FERC last week told MISO to provide more details around its plan to exclude wind and solar generation from supplying ramping service.
The commission issued a May 5 deficiency letter asking the grid operator to explain by midyear its proposal to disqualify its dispatchable intermittent class of resources from providing ramping capability (ER23-1195).
MISO staff have said that its wind resources are ineffective at ramping because their output is often trapped behind transmission congestion. They said when that occurs, they are forced to curtail intermittent resources from supplying energy but clear them for ramp capability, even though they’re undeliverable. (See MISO Plans to Bar Intermittent Resources from Ramp Capability.)
FERC asked the RTO to describe any operational challenges it has encountered with ramping supply issues and explain why it intends to only block intermittent resources from providing ramp capability.
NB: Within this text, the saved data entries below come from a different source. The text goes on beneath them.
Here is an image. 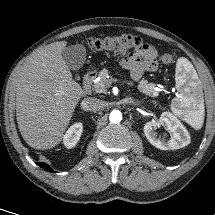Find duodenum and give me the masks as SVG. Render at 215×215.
I'll return each instance as SVG.
<instances>
[{
    "label": "duodenum",
    "instance_id": "1",
    "mask_svg": "<svg viewBox=\"0 0 215 215\" xmlns=\"http://www.w3.org/2000/svg\"><path fill=\"white\" fill-rule=\"evenodd\" d=\"M95 76H96V74L94 71H90V72L85 74V76L83 78V84H82L83 94L88 93V91L91 88V85L93 83Z\"/></svg>",
    "mask_w": 215,
    "mask_h": 215
}]
</instances>
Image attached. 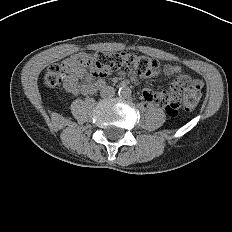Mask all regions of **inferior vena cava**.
Masks as SVG:
<instances>
[{
    "instance_id": "obj_1",
    "label": "inferior vena cava",
    "mask_w": 232,
    "mask_h": 232,
    "mask_svg": "<svg viewBox=\"0 0 232 232\" xmlns=\"http://www.w3.org/2000/svg\"><path fill=\"white\" fill-rule=\"evenodd\" d=\"M100 95L103 98H111L115 95V90L111 86H105L100 90Z\"/></svg>"
}]
</instances>
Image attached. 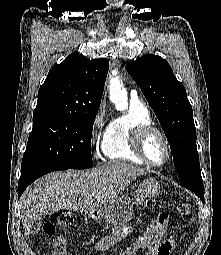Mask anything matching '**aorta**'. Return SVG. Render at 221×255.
I'll use <instances>...</instances> for the list:
<instances>
[{
    "label": "aorta",
    "mask_w": 221,
    "mask_h": 255,
    "mask_svg": "<svg viewBox=\"0 0 221 255\" xmlns=\"http://www.w3.org/2000/svg\"><path fill=\"white\" fill-rule=\"evenodd\" d=\"M109 98L117 110L123 111L128 107V97L123 84L118 78H113L109 86Z\"/></svg>",
    "instance_id": "1"
}]
</instances>
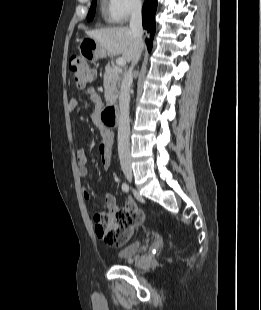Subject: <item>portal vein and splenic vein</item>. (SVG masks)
Returning <instances> with one entry per match:
<instances>
[{"instance_id":"1","label":"portal vein and splenic vein","mask_w":261,"mask_h":310,"mask_svg":"<svg viewBox=\"0 0 261 310\" xmlns=\"http://www.w3.org/2000/svg\"><path fill=\"white\" fill-rule=\"evenodd\" d=\"M116 64L118 65V66H125L126 65V60L124 59V58H118V59H116Z\"/></svg>"}]
</instances>
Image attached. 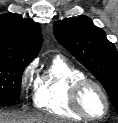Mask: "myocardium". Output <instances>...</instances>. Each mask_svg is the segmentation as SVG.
Listing matches in <instances>:
<instances>
[{
	"instance_id": "f54148a6",
	"label": "myocardium",
	"mask_w": 118,
	"mask_h": 123,
	"mask_svg": "<svg viewBox=\"0 0 118 123\" xmlns=\"http://www.w3.org/2000/svg\"><path fill=\"white\" fill-rule=\"evenodd\" d=\"M95 87L102 95L105 102V111L99 116L89 114L82 105V95L86 87ZM70 103L73 110L86 120L96 121L105 118L110 111V100L105 88L97 81L90 78H82L75 81L70 89Z\"/></svg>"
}]
</instances>
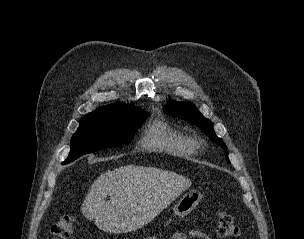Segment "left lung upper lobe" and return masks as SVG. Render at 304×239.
Wrapping results in <instances>:
<instances>
[{
  "label": "left lung upper lobe",
  "instance_id": "1",
  "mask_svg": "<svg viewBox=\"0 0 304 239\" xmlns=\"http://www.w3.org/2000/svg\"><path fill=\"white\" fill-rule=\"evenodd\" d=\"M164 112L197 125L212 141L216 142L223 149H227L222 139L216 136L211 121L206 119L194 104L190 102H169L165 106ZM225 155L229 161L227 151H225Z\"/></svg>",
  "mask_w": 304,
  "mask_h": 239
}]
</instances>
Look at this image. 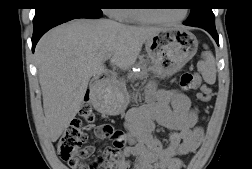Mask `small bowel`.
<instances>
[{
    "mask_svg": "<svg viewBox=\"0 0 252 169\" xmlns=\"http://www.w3.org/2000/svg\"><path fill=\"white\" fill-rule=\"evenodd\" d=\"M146 101L145 105L127 112L122 138L126 147L109 148L107 169H130V158L135 159L133 169H181L179 157L194 152L200 145L203 131L196 127L197 114L186 93L149 85ZM156 125L171 131L166 146L153 134ZM86 129L97 133L94 124L87 125Z\"/></svg>",
    "mask_w": 252,
    "mask_h": 169,
    "instance_id": "obj_1",
    "label": "small bowel"
}]
</instances>
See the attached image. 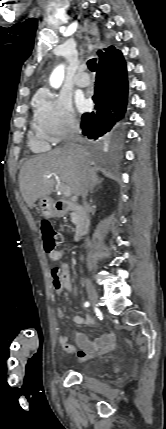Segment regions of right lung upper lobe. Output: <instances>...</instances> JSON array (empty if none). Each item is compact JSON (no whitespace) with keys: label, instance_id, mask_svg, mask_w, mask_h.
<instances>
[{"label":"right lung upper lobe","instance_id":"cb5924a9","mask_svg":"<svg viewBox=\"0 0 166 429\" xmlns=\"http://www.w3.org/2000/svg\"><path fill=\"white\" fill-rule=\"evenodd\" d=\"M116 51L117 49H115L113 46H110L108 49L98 50V59L107 58L108 56L111 57L115 54Z\"/></svg>","mask_w":166,"mask_h":429}]
</instances>
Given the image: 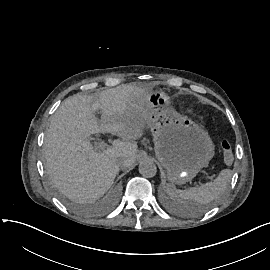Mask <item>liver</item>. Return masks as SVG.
Masks as SVG:
<instances>
[{
    "label": "liver",
    "mask_w": 270,
    "mask_h": 270,
    "mask_svg": "<svg viewBox=\"0 0 270 270\" xmlns=\"http://www.w3.org/2000/svg\"><path fill=\"white\" fill-rule=\"evenodd\" d=\"M145 89L133 84L102 91L97 97L76 94L65 99L53 117L44 142L51 182L74 201L90 202L106 192L122 166L136 160V141L144 135L150 112ZM102 112L101 124L93 114ZM103 122L112 124L104 129ZM107 132L126 141L96 151L91 135Z\"/></svg>",
    "instance_id": "6515ba94"
}]
</instances>
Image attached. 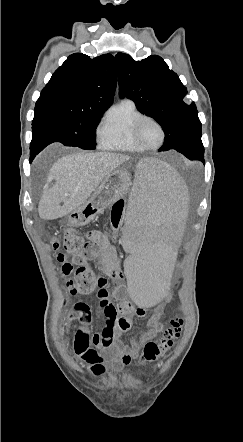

The commission pointed out that energy storage and other resources “are similarly undeliverable” when MISO clears up their ramp capability behind the same transmission constraints.
The agency also said the grid operator should describe how its plan is not discriminatory, an indication it believes the proposal could discriminate among resource types.
FERC said MISO should calculate the percentage of non-deliverable ramping megawatts from its intermittent resource class and the proportion of intermittent and traditional generation that clears for ramping from behind transmission constraints. It asked whether the RTO would consider non-intermittent and intermittent generation “similarly situated” when they’re located behind an identical constraint.
FERC also responded to MISO’s narrative that solar resources experience about 90% less congestion because they tend to be closer to load and are less likely to be curtailed. The commission asked why the grid operator wants to uniformly prevent intermittent resources from ramp eligibility when solar resources face fewer transmission obstructions than wind resources. It asked for an explanation about why the blanket exclusion should be considered reasonable.
J.T. Smith, executive director of market operations, has told stakeholders that MISO understands the criticism of its filing. He said staff doesn’t plan to make a permanent change, but they want to put the issue on “hold for the near term.”
“Under the current market conditions, the complication versus the benefit doesn’t make sense,” he told stakeholders in March.
Smith said MISO strives to make market participation available to all resources capable of providing services.